(TASK REQUIREMENTS) An exact reprint of the data below is required, line for line.

(MATERIAL TO PROCESS)
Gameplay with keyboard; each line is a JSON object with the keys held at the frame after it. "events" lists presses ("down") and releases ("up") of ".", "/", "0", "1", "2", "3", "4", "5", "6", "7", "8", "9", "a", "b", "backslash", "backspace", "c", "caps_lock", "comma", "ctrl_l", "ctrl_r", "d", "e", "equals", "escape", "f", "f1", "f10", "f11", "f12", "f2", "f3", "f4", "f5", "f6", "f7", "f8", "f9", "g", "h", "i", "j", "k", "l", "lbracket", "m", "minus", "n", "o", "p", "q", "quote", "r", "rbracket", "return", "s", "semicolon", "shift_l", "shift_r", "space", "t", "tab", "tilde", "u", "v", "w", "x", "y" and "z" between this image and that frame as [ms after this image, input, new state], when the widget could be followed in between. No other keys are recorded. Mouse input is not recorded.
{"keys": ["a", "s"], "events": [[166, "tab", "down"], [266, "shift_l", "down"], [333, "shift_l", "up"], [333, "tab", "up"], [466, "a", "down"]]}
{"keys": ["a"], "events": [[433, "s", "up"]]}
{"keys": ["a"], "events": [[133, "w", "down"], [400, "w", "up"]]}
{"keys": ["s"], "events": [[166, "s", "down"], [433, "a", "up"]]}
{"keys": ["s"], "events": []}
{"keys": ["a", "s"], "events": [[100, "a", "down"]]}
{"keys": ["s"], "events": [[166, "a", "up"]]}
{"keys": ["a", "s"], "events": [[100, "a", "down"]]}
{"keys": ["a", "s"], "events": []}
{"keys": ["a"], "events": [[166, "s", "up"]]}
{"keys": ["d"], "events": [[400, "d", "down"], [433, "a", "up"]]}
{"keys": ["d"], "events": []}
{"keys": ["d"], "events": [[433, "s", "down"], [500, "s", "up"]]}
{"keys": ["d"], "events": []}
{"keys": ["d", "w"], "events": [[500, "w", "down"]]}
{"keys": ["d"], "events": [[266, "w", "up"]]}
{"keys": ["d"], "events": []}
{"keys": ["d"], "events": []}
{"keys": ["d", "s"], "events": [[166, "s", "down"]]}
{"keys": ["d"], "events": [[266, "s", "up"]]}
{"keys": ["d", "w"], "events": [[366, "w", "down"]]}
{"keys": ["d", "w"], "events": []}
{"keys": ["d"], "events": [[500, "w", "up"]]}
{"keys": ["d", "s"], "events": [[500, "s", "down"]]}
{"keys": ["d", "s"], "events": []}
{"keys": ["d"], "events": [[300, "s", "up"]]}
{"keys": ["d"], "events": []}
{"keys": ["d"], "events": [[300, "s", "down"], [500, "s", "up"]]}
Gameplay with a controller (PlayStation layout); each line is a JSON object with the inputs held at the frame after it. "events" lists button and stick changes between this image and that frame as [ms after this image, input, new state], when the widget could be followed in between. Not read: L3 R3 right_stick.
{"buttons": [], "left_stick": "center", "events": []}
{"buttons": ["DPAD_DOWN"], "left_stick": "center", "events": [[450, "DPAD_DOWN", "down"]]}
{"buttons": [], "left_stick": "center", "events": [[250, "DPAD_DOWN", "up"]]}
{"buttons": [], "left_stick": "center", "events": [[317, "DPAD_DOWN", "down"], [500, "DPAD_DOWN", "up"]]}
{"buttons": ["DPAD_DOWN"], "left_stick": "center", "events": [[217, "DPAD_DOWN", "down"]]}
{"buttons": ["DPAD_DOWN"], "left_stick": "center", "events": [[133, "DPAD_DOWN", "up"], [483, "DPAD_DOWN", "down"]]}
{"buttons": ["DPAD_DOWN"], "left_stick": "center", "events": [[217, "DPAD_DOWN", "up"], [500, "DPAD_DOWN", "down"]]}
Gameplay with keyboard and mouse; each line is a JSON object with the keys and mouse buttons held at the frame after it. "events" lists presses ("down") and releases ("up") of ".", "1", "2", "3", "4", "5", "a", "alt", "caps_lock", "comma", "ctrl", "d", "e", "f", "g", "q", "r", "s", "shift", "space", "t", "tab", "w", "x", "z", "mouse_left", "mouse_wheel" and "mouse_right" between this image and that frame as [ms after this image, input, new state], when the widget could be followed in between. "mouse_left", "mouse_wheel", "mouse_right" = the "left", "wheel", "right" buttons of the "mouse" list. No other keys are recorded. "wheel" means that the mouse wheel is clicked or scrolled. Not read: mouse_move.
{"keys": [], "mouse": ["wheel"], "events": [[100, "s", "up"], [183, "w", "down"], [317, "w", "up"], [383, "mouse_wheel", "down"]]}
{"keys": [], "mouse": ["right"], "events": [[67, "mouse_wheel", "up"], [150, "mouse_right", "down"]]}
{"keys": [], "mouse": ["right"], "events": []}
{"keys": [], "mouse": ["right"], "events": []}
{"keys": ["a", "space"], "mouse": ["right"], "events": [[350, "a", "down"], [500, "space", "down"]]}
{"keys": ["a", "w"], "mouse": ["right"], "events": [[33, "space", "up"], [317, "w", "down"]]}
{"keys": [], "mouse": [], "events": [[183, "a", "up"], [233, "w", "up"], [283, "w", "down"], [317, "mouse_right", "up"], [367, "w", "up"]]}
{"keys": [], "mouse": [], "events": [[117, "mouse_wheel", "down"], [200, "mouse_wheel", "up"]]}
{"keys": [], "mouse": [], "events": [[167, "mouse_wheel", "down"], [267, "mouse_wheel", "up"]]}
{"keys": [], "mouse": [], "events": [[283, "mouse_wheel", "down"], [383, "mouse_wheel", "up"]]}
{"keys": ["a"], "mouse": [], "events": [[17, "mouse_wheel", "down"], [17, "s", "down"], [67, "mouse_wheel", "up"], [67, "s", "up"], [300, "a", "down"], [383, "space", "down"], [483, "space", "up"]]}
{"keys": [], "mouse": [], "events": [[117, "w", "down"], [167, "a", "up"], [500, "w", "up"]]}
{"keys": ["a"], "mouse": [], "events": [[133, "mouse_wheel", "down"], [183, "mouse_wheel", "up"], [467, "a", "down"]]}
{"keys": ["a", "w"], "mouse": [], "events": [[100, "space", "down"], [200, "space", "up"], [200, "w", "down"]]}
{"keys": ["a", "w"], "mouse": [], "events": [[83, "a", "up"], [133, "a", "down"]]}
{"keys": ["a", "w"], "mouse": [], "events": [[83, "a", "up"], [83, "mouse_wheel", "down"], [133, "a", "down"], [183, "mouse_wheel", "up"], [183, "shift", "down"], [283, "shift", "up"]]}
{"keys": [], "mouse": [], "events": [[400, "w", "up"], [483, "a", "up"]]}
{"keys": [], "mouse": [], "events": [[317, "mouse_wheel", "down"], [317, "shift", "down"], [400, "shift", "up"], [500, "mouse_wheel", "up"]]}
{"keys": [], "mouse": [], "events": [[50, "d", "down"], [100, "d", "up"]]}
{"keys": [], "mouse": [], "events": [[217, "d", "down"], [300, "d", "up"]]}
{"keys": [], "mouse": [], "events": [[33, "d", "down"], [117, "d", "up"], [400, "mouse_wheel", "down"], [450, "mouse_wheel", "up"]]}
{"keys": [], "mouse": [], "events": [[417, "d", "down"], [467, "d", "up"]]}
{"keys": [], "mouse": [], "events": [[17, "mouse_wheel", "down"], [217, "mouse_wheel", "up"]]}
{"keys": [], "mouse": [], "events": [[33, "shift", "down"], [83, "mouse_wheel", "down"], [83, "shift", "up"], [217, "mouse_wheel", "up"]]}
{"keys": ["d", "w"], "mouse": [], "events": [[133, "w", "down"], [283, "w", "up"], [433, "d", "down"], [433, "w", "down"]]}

(FINISHED TASK)
Gameplay with keyboard; each line is a JSON object with the keys held at the frame after it. "events" lists presses ("down") and releases ("up") of ".", "/", "0", "1", "2", "3", "4", "5", "6", "7", "8", "9", "a", "b", "backslash", "backspace", "c", "caps_lock", "comma", "ctrl_l", "ctrl_r", "d", "e", "equals", "escape", "f", "f1", "f10", "f11", "f12", "f2", "f3", "f4", "f5", "f6", "f7", "f8", "f9", "g", "h", "i", "j", "k", "l", "lbracket", "m", "minus", "n", "o", "p", "q", "quote", "r", "rbracket", "return", "s", "semicolon", "shift_l", "shift_r", "space", "t", "tab", "tilde", "u", "v", "w", "x", "y" and "z" between this image and that frame as [ms after this image, input, new state], when the widget could be followed in between. No other keys are recorded. Mouse input is not recorded.
{"keys": ["a", "s"], "events": [[166, "tab", "down"], [266, "shift_l", "down"], [333, "shift_l", "up"], [333, "tab", "up"], [466, "a", "down"]]}
{"keys": ["a"], "events": [[433, "s", "up"]]}
{"keys": ["a"], "events": [[133, "w", "down"], [400, "w", "up"]]}
{"keys": ["s"], "events": [[166, "s", "down"], [433, "a", "up"]]}
{"keys": ["s"], "events": []}
{"keys": ["a", "s"], "events": [[100, "a", "down"]]}
{"keys": ["s"], "events": [[166, "a", "up"]]}
{"keys": ["a", "s"], "events": [[100, "a", "down"]]}
{"keys": ["a", "s"], "events": []}
{"keys": ["a"], "events": [[166, "s", "up"]]}
{"keys": ["d"], "events": [[400, "d", "down"], [433, "a", "up"]]}
{"keys": ["d"], "events": []}
{"keys": ["d"], "events": [[433, "s", "down"], [500, "s", "up"]]}
{"keys": ["d"], "events": []}
{"keys": ["d", "w"], "events": [[500, "w", "down"]]}
{"keys": ["d"], "events": [[266, "w", "up"]]}
{"keys": ["d"], "events": []}
{"keys": ["d"], "events": []}
{"keys": ["d", "s"], "events": [[166, "s", "down"]]}
{"keys": ["d"], "events": [[266, "s", "up"]]}
{"keys": ["d", "w"], "events": [[366, "w", "down"]]}
{"keys": ["d", "w"], "events": []}
{"keys": ["d"], "events": [[500, "w", "up"]]}
{"keys": ["d", "s"], "events": [[500, "s", "down"]]}
{"keys": ["d", "s"], "events": []}
{"keys": ["d"], "events": [[300, "s", "up"]]}
{"keys": ["d"], "events": []}
{"keys": ["d"], "events": [[300, "s", "down"], [500, "s", "up"]]}
Gameplay with a controller (PlayStation layout); each line is a JSON object with the inputs held at the frame after it. "events" lists button and stick changes between this image and that frame as [ms after this image, input, new state], when the widget could be followed in between. Not read: L3 R3 right_stick.
{"buttons": [], "left_stick": "center", "events": []}
{"buttons": ["DPAD_DOWN"], "left_stick": "center", "events": [[450, "DPAD_DOWN", "down"]]}
{"buttons": [], "left_stick": "center", "events": [[250, "DPAD_DOWN", "up"]]}
{"buttons": [], "left_stick": "center", "events": [[317, "DPAD_DOWN", "down"], [500, "DPAD_DOWN", "up"]]}
{"buttons": ["DPAD_DOWN"], "left_stick": "center", "events": [[217, "DPAD_DOWN", "down"]]}
{"buttons": ["DPAD_DOWN"], "left_stick": "center", "events": [[133, "DPAD_DOWN", "up"], [483, "DPAD_DOWN", "down"]]}
{"buttons": ["DPAD_DOWN"], "left_stick": "center", "events": [[217, "DPAD_DOWN", "up"], [500, "DPAD_DOWN", "down"]]}
Gameplay with keyboard and mouse; each line is a JSON object with the keys and mouse buttons held at the frame after it. "events" lists presses ("down") and releases ("up") of ".", "1", "2", "3", "4", "5", "a", "alt", "caps_lock", "comma", "ctrl", "d", "e", "f", "g", "q", "r", "s", "shift", "space", "t", "tab", "w", "x", "z", "mouse_left", "mouse_wheel" and "mouse_right" between this image and that frame as [ms after this image, input, new state], when the widget could be followed in between. "mouse_left", "mouse_wheel", "mouse_right" = the "left", "wheel", "right" buttons of the "mouse" list. No other keys are recorded. "wheel" means that the mouse wheel is clicked or scrolled. Not read: mouse_move.
{"keys": [], "mouse": ["wheel"], "events": [[100, "s", "up"], [183, "w", "down"], [317, "w", "up"], [383, "mouse_wheel", "down"]]}
{"keys": [], "mouse": ["right"], "events": [[67, "mouse_wheel", "up"], [150, "mouse_right", "down"]]}
{"keys": [], "mouse": ["right"], "events": []}
{"keys": [], "mouse": ["right"], "events": []}
{"keys": ["a", "space"], "mouse": ["right"], "events": [[350, "a", "down"], [500, "space", "down"]]}
{"keys": ["a", "w"], "mouse": ["right"], "events": [[33, "space", "up"], [317, "w", "down"]]}
{"keys": [], "mouse": [], "events": [[183, "a", "up"], [233, "w", "up"], [283, "w", "down"], [317, "mouse_right", "up"], [367, "w", "up"]]}
{"keys": [], "mouse": [], "events": [[117, "mouse_wheel", "down"], [200, "mouse_wheel", "up"]]}
{"keys": [], "mouse": [], "events": [[167, "mouse_wheel", "down"], [267, "mouse_wheel", "up"]]}
{"keys": [], "mouse": [], "events": [[283, "mouse_wheel", "down"], [383, "mouse_wheel", "up"]]}
{"keys": ["a"], "mouse": [], "events": [[17, "mouse_wheel", "down"], [17, "s", "down"], [67, "mouse_wheel", "up"], [67, "s", "up"], [300, "a", "down"], [383, "space", "down"], [483, "space", "up"]]}
{"keys": [], "mouse": [], "events": [[117, "w", "down"], [167, "a", "up"], [500, "w", "up"]]}
{"keys": ["a"], "mouse": [], "events": [[133, "mouse_wheel", "down"], [183, "mouse_wheel", "up"], [467, "a", "down"]]}
{"keys": ["a", "w"], "mouse": [], "events": [[100, "space", "down"], [200, "space", "up"], [200, "w", "down"]]}
{"keys": ["a", "w"], "mouse": [], "events": [[83, "a", "up"], [133, "a", "down"]]}
{"keys": ["a", "w"], "mouse": [], "events": [[83, "a", "up"], [83, "mouse_wheel", "down"], [133, "a", "down"], [183, "mouse_wheel", "up"], [183, "shift", "down"], [283, "shift", "up"]]}
{"keys": [], "mouse": [], "events": [[400, "w", "up"], [483, "a", "up"]]}
{"keys": [], "mouse": [], "events": [[317, "mouse_wheel", "down"], [317, "shift", "down"], [400, "shift", "up"], [500, "mouse_wheel", "up"]]}
{"keys": [], "mouse": [], "events": [[50, "d", "down"], [100, "d", "up"]]}
{"keys": [], "mouse": [], "events": [[217, "d", "down"], [300, "d", "up"]]}
{"keys": [], "mouse": [], "events": [[33, "d", "down"], [117, "d", "up"], [400, "mouse_wheel", "down"], [450, "mouse_wheel", "up"]]}
{"keys": [], "mouse": [], "events": [[417, "d", "down"], [467, "d", "up"]]}
{"keys": [], "mouse": [], "events": [[17, "mouse_wheel", "down"], [217, "mouse_wheel", "up"]]}
{"keys": [], "mouse": [], "events": [[33, "shift", "down"], [83, "mouse_wheel", "down"], [83, "shift", "up"], [217, "mouse_wheel", "up"]]}
{"keys": ["d", "w"], "mouse": [], "events": [[133, "w", "down"], [283, "w", "up"], [433, "d", "down"], [433, "w", "down"]]}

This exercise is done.